En fait, le Jazz créole réunit toutes les musiques créées à partir du rythme, issues du métissage humain et culturel engendré par l’esclavage.
Il est composé de multiples traditions :
– le brass band de La Nouvelle-Orléans
– le kompa haïtien
– la salsa cubaine
– le calypso trinidadien
– le merengue dominicain
– le maloya réunionnais
– la biguine et le zouk, martiniquais et guadeloupéen
En fait, le jazz émergé à La Nouvelle-Orléans au début du XXe siècle n’est pas anglo-américain : les sources du jazz résident dans une société coloniale française… les racines du jazz plongent dans l’évolution de la société créole courant XIXe, les musiciens étaient pour la plupart des Créoles de Louisiane et de la région caraïbe : 1500 colons ont fui Saint-Domingue pour La Nouvelle-Orléans, puis arrivent 9000 colons et Noirs libres de Cuba, et dix ans plus tard 4500 Noirs.
Les premiers musiciens de jazz ont des noms bien domingois, entre autres Domingo Ferdinand Joseph Lamothe : musique vaudoue et jazz.
« C’est le rythme qui cimente les multiples aspects de l’âme noire, disait Sartre, c’est lui qui communique la légèreté à ces lourdes intentions dionysiaques, c’est le rythme (tam-tam, jazz) qui figure la temporalité de l’existence nègre. »
« Si les Bonga, Azor, ou autres sont dignes d’un respect sonore, c’est parce qu’ils tiennent au bout de leurs doigts le pouvoir de racheter tout le tragique de l’existence humaine.
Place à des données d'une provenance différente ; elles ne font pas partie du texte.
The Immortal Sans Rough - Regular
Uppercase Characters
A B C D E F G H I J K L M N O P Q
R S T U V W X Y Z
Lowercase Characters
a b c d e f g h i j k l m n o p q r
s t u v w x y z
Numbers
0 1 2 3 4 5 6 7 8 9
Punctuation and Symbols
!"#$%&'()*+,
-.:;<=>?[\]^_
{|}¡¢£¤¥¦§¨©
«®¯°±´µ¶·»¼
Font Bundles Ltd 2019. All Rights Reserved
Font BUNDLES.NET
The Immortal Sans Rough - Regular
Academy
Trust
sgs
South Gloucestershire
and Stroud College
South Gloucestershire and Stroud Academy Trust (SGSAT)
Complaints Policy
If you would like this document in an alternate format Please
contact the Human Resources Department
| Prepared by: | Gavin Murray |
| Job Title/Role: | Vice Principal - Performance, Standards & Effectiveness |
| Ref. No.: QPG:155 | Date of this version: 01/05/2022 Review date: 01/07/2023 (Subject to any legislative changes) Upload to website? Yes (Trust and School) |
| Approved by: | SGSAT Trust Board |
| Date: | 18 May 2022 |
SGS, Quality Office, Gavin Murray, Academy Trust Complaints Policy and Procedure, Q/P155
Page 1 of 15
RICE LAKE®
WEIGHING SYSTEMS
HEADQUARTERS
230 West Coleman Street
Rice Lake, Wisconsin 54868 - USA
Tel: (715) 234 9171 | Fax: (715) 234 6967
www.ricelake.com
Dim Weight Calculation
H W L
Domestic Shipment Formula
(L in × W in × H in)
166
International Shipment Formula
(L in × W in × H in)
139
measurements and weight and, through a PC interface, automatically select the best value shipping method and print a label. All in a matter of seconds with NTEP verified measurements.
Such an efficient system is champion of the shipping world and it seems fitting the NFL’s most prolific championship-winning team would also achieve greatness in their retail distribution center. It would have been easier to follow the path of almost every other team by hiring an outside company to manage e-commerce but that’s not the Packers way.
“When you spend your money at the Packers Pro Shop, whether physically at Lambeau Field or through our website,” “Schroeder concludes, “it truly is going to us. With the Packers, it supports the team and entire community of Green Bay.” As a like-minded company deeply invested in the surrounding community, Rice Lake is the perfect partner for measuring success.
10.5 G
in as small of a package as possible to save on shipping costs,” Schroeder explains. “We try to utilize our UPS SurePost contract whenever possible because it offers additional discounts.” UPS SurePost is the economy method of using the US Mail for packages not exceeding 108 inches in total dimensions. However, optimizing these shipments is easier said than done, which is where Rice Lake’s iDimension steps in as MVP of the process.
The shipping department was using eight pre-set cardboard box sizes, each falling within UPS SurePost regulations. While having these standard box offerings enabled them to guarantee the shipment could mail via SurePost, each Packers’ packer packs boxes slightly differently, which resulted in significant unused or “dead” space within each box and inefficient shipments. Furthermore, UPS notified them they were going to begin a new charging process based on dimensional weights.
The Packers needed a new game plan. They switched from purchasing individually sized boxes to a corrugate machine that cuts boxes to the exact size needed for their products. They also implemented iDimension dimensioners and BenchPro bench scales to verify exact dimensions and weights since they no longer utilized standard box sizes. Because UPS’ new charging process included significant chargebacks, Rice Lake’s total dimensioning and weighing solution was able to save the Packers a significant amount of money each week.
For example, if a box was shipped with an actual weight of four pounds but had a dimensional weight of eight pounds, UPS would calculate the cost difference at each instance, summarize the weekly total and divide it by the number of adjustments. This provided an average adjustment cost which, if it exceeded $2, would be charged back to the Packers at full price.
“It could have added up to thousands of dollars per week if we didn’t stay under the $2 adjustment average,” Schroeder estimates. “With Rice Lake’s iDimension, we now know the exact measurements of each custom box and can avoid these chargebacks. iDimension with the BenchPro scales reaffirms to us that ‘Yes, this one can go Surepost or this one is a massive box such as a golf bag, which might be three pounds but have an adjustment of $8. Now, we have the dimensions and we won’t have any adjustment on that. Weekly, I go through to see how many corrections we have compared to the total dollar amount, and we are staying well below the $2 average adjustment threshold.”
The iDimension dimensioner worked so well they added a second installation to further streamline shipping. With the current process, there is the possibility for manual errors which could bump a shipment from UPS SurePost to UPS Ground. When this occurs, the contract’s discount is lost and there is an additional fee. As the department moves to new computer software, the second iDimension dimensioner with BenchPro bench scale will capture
Ce pouvoir de transfigurer notre misère par des vibrations aptes à générer des danses de sympathie cosmique » ! Melville Herskovits
Les sources du jazz créole résident dans une société coloniale française géographiquement diffuse (Caraïbes et Océan Indien) et ayant peu de rapport avec la culture anglo-américaine. Les racines du jazz plongent dans l’évolution de la société créole au courant du XIXe siècle, étant entendu que la plupart des musiciens de jazz du début étaient des Créoles de Louisiane ou de la région caraïbe : souvent les musiciens créoles changeaient leur nom à consonance créole pour éviter l’épithète de frenchy qui, en mettant en évidence leur origine noire, les gênait dans leur carrière.
On retrouve donc le jazz créole dans les territoires d’outremer français ou ex-français tels les Antilles comme la Martinique et la Guadeloupe, ainsi qu’en Guyane, à la Réunion, Madagascar, Maurice, mais aussi dans les Antilles anglaises comme Trinidad, les Seychelles, La Barbade, et dans les îles portugaises et espagnoles comme le Cap Vert ou les Açores… Puis, évidemment, aux Etats-Unis à La Nouvelle-Orléans !
On ne pourra pas parler de tous les groupes créoles, car ils sont trop nombreux, mais on peut évoquer les plus importants, et surtout ceux qui se produisent ou se sont produits en France.
Bertrand Dicale, un grand journaliste musical, dans son livre « Ni noires ni blanches, histoire des musiques créoles » parle des liens étroits entretenus entre la biguine et le jazz. Il dit de la biguine : « Avant que ce soit un genre en soi, c’est une façon particulière de jouer une musique ». Dans les années 60, arrivent les mouvements Indépendantistes et l’avènement du gwoka (Gérard Lockel), soutenu par l’écrivain Edouard Glissant qui défend la créolité et non la négritude comme Aimé Césaire. Pour lui, la biguine est une musique de rencontre et de partage.
On ne pourra pas parler de tous les artistes qui ont honoré le jazz créole car ils sont trop nombreux, mais on va au moins citer les principaux.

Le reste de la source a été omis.